The network operators (and their equipment vendors in turnkey roll-outs) need instead to change the focus from COST and onto that of VALUE - big difference -in fact its a huge difference but when innovation comes in, when contractors are making reasonable money and ways of delivering value are used then you see productivity going up, you see safety improving and also the quality of the network and hence its reliability statistics improve out of sight.  Operators need to look more closely at the value they are getting in network builds and upgrades - taking a whole of network life cost look not a "cheap and nasty " now look.


(When you cut costs and time - guess what goes out the window - network quality, build quality, including safety)

And when you run projects like that they are more cost effective than disasters where every cent is squeezed out of the supply chain.   This cost cutting and time focused approach means that there is a lot of dud project managers, dud logistics people and even duds in the guys at the industry front-line - but you pay peanuts you get monkeys - and other than throwing poo around (and isn't it usually their own...), monkeys have a limited use on a telco project!!!  In the end the quality of the delivered site or network will be compromised as short-cuts are taken and the cheap work fails.

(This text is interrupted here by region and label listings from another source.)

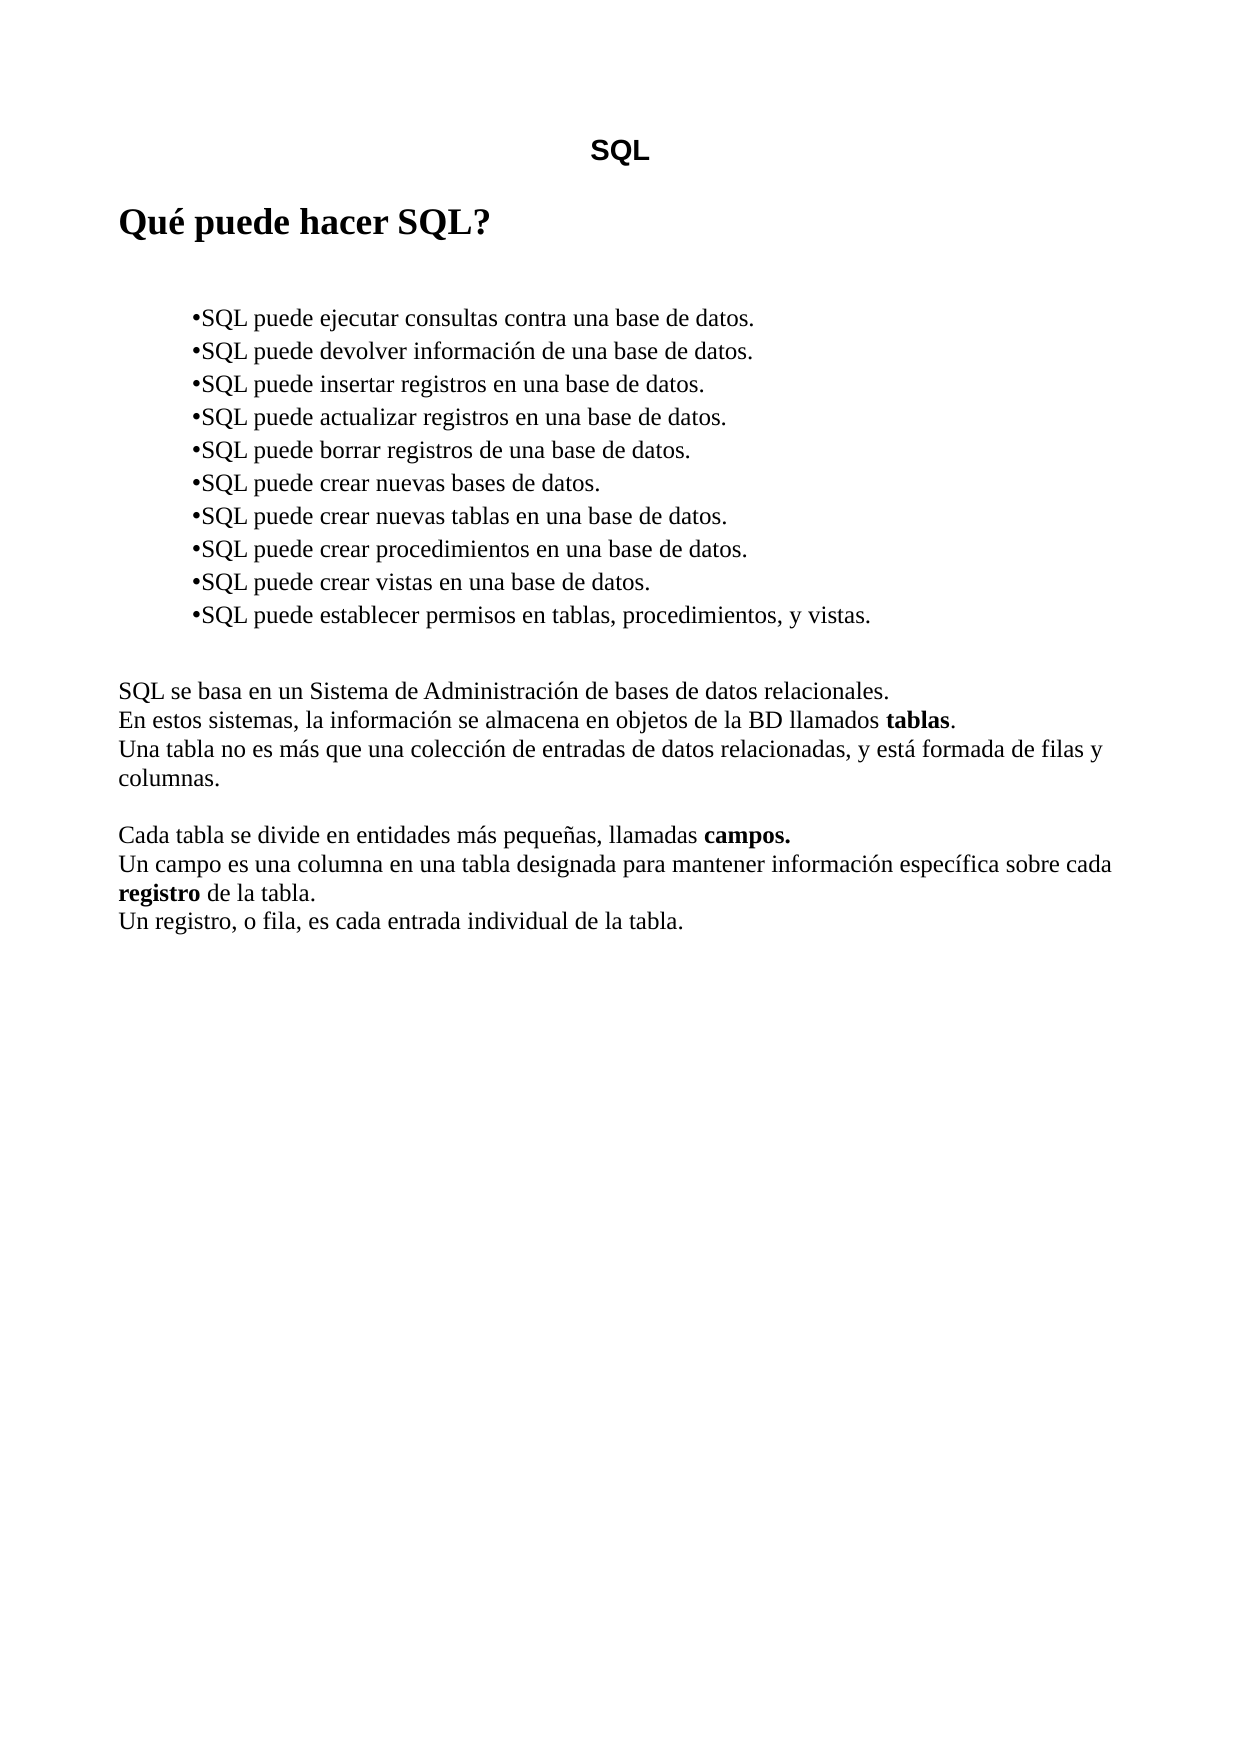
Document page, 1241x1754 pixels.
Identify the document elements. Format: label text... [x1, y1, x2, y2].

list SQL puede actualizar registros en una base de datos. [118, 402, 1122, 431]
subtitle SQL [118, 133, 1122, 166]
text En estos sistemas, la información se almacena en objetos de la BD llamados tablas. Una tabla no es más que una colección de entradas de datos relacionadas, y está formada de filas y columnas. [118, 705, 1122, 791]
subtitle Qué puede hacer SQL? [118, 199, 1122, 243]
list SQL puede devolver información de una base de datos. [118, 336, 1122, 364]
text Un campo es una columna en una tabla designada para mantener información específica sobre cada registro de la tabla. [118, 849, 1122, 906]
text Un registro, o fila, es cada entrada individual de la tabla. [118, 906, 1122, 935]
list SQL puede ejecutar consultas contra una base de datos. [118, 303, 1122, 332]
text Cada tabla se divide en entidades más pequeñas, llamadas campos. [118, 820, 1122, 849]
list SQL puede crear nuevas bases de datos. [118, 468, 1122, 497]
list SQL puede crear vistas en una base de datos. [118, 567, 1122, 596]
list SQL puede borrar registros de una base de datos. [118, 435, 1122, 464]
list SQL puede establecer permisos en tablas, procedimientos, y vistas. [118, 600, 1122, 629]
list SQL puede crear procedimientos en una base de datos. [118, 534, 1122, 563]
list SQL puede crear nuevas tablas en una base de datos. [118, 501, 1122, 530]
text SQL se basa en un Sistema de Administración de bases de datos relacionales. [118, 676, 1122, 705]
list SQL puede insertar registros en una base de datos. [118, 369, 1122, 398]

When you look at sports teams you don't see many champion winning outfits that try and get the very cheapest of cheap players and then get them to work with the very cheapest equipment they can find for them.

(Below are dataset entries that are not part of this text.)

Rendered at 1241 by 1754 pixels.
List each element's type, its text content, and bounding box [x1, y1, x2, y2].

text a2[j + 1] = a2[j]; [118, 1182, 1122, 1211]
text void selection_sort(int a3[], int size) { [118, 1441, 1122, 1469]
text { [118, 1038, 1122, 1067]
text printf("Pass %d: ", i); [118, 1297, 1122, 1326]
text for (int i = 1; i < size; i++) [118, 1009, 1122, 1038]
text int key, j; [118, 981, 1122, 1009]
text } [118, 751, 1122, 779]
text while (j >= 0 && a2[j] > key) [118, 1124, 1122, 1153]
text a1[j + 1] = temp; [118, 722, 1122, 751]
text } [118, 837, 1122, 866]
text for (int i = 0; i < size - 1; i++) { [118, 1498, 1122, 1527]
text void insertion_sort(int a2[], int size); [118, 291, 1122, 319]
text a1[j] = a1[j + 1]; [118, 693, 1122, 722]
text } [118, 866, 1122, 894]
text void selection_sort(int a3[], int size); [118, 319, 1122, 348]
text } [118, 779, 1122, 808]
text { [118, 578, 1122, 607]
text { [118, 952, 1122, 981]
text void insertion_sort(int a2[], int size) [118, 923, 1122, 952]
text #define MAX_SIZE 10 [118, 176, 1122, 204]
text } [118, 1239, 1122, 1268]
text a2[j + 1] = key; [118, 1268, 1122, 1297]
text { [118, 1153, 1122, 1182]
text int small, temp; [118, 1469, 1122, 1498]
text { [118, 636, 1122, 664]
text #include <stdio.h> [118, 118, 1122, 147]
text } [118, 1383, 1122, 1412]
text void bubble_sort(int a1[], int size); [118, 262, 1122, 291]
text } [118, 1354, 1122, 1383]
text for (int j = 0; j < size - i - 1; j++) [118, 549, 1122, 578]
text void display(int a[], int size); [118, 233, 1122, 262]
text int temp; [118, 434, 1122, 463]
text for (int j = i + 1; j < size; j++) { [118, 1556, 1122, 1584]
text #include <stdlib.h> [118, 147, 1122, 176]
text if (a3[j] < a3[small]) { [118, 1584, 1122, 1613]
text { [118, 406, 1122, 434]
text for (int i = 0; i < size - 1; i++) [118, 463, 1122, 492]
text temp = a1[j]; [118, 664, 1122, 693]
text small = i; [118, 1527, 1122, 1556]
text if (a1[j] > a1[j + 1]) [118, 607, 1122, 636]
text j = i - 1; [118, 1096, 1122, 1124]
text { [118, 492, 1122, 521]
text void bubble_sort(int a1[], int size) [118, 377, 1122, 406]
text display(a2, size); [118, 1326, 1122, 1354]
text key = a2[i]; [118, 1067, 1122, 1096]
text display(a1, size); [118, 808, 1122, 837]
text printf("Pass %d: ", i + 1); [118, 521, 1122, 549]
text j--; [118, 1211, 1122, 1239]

I dont have the answers on how we need to implement this everywhere but it needs action pretty much worldwide to get out of the crazy ruts major projects always seem to go through.  I do see some glaring areas in Australia that could be improved straight away though.

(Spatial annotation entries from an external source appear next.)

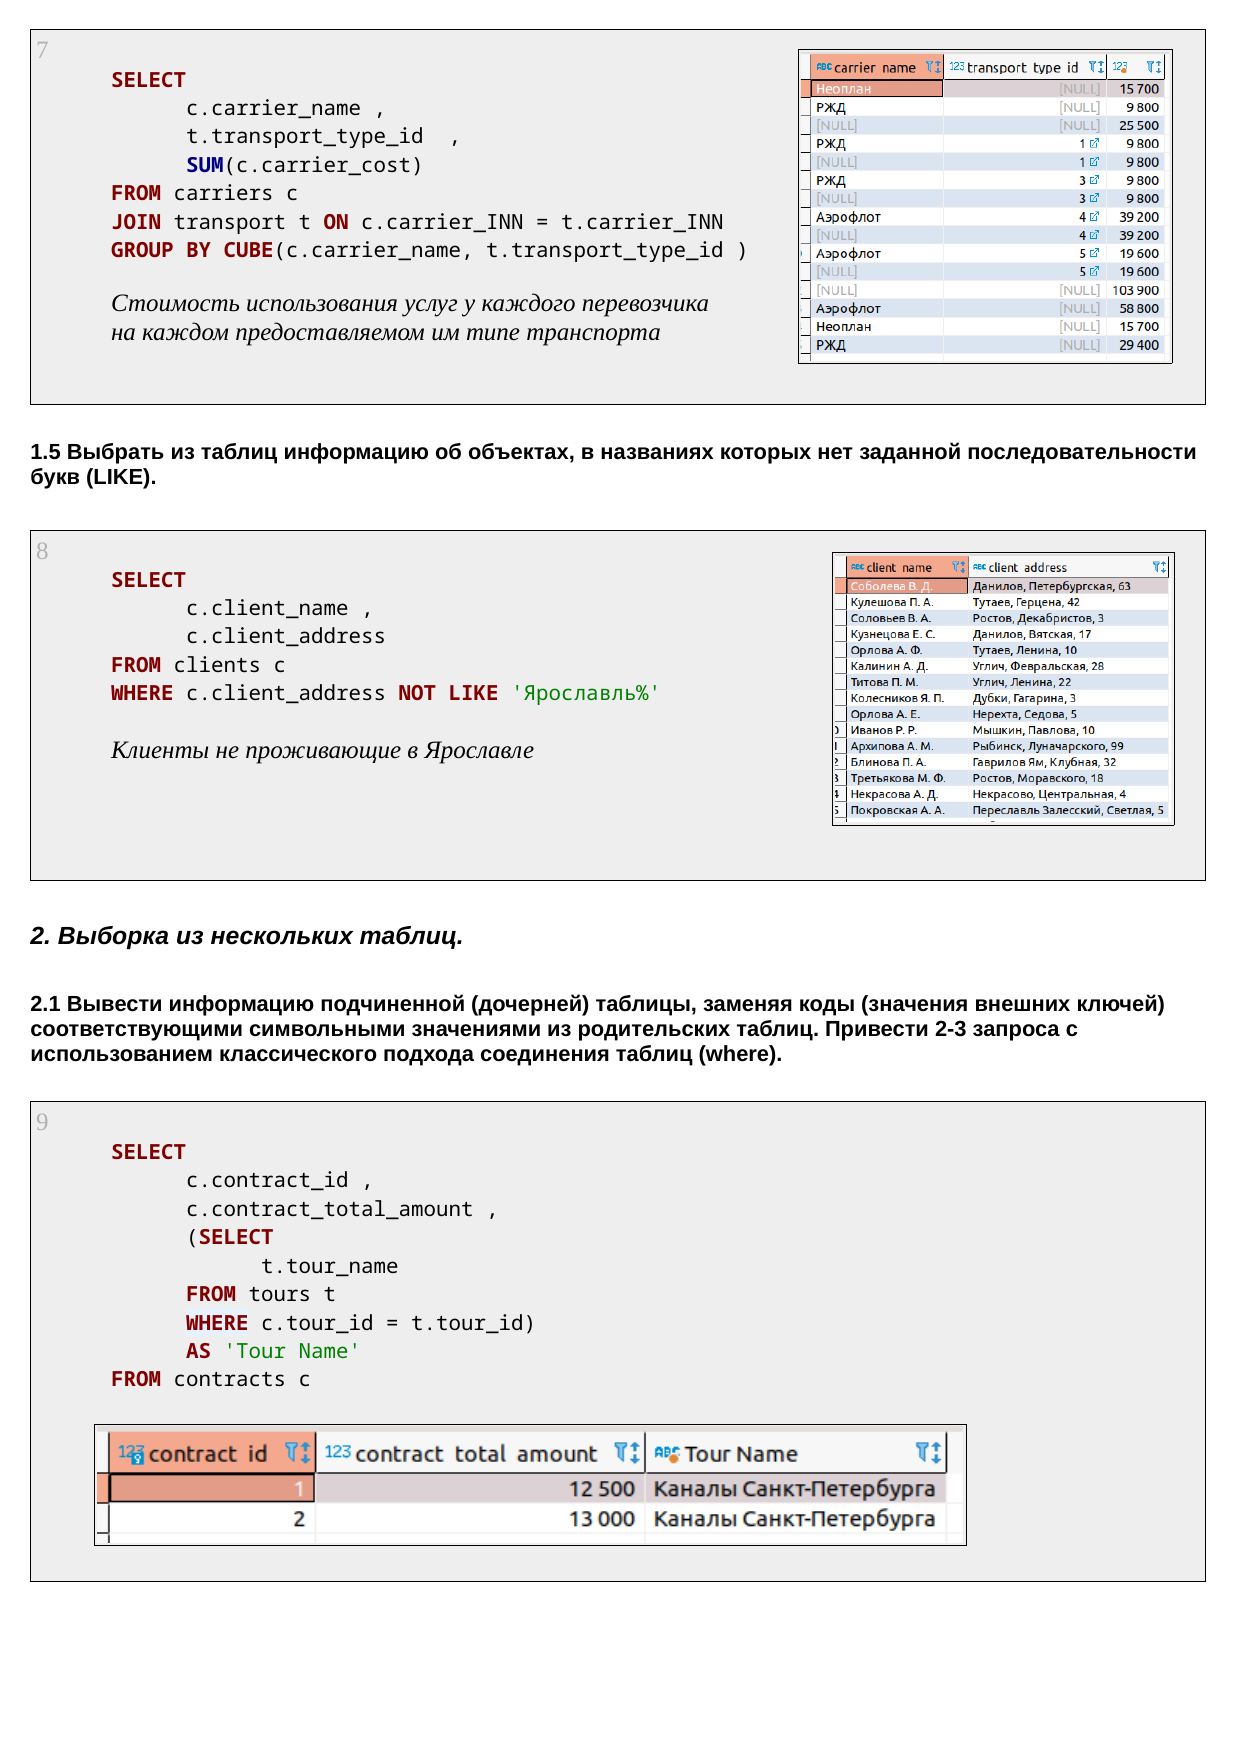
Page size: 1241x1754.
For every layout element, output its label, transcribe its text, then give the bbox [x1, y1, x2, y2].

subtitle 2. Выборка из нескольких таблиц. [30, 921, 1205, 949]
picture [835, 554, 1172, 822]
picture [97, 1426, 963, 1543]
table_header 8 SELECT c.client_name , c.client_address FROM clients c WHERE c.client_address NOT LIKE 'Ярославль%' Клиенты не проживающие в Ярославле [31, 531, 1205, 880]
table_header 7 SELECT c.carrier_name , t.transport_type_id , SUM(c.carrier_cost) FROM carriers c JOIN transport t ON c.carrier_INN = t.carrier_INN GROUP BY CUBE(c.carrier_name, t.transport_type_id ) Стоимость использования услуг у каждого перевозчика на каждом предоставляемом им типе транспорта [31, 30, 1205, 404]
picture [800, 52, 1170, 361]
table_header 9 SELECT c.contract_id , c.contract_total_amount , (SELECT t.tour_name FROM tours t WHERE c.tour_id = t.tour_id) AS 'Tour Name' FROM contracts c [31, 1102, 1205, 1581]
subtitle 2.1 Вывести информацию подчиненной (дочерней) таблицы, заменяя коды (значения внешних ключей) соответствующими символьными значениями из родительских таблиц. Привести 2-3 запроса с использованием классического подхода соединения таблиц (where). [30, 991, 1205, 1066]
subtitle 1.5 Выбрать из таблиц информацию об объектах, в названиях которых нет заданной последовательности букв (LIKE). [30, 439, 1205, 489]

As Benjamin Franklin famously stated:  “The bitterness of poor quality remains long after the sweetness of low price is forgotten”

Apologies if this is a bit of a rant - but I am saddened than every week I seem to read of a climber somewhere in the world not going home to their family at night because of the above.

1 comment:

  1. Hi Tom,
    I appreciate you pointing this out but it has been the trend for some time. I thought that the carriers would learn a lesson, but they seem to be removing themselves from the actual work by having the GC take the heat. I have been on all sides of this and all I know is that the cost becomes a priority. Everyone will say quality, but anyone doing the work will tell you about the jobs they lost because they charged too much or there was an insane schedule. This has plagued the industry for years. Small cells may be the next example of cost vs. quality.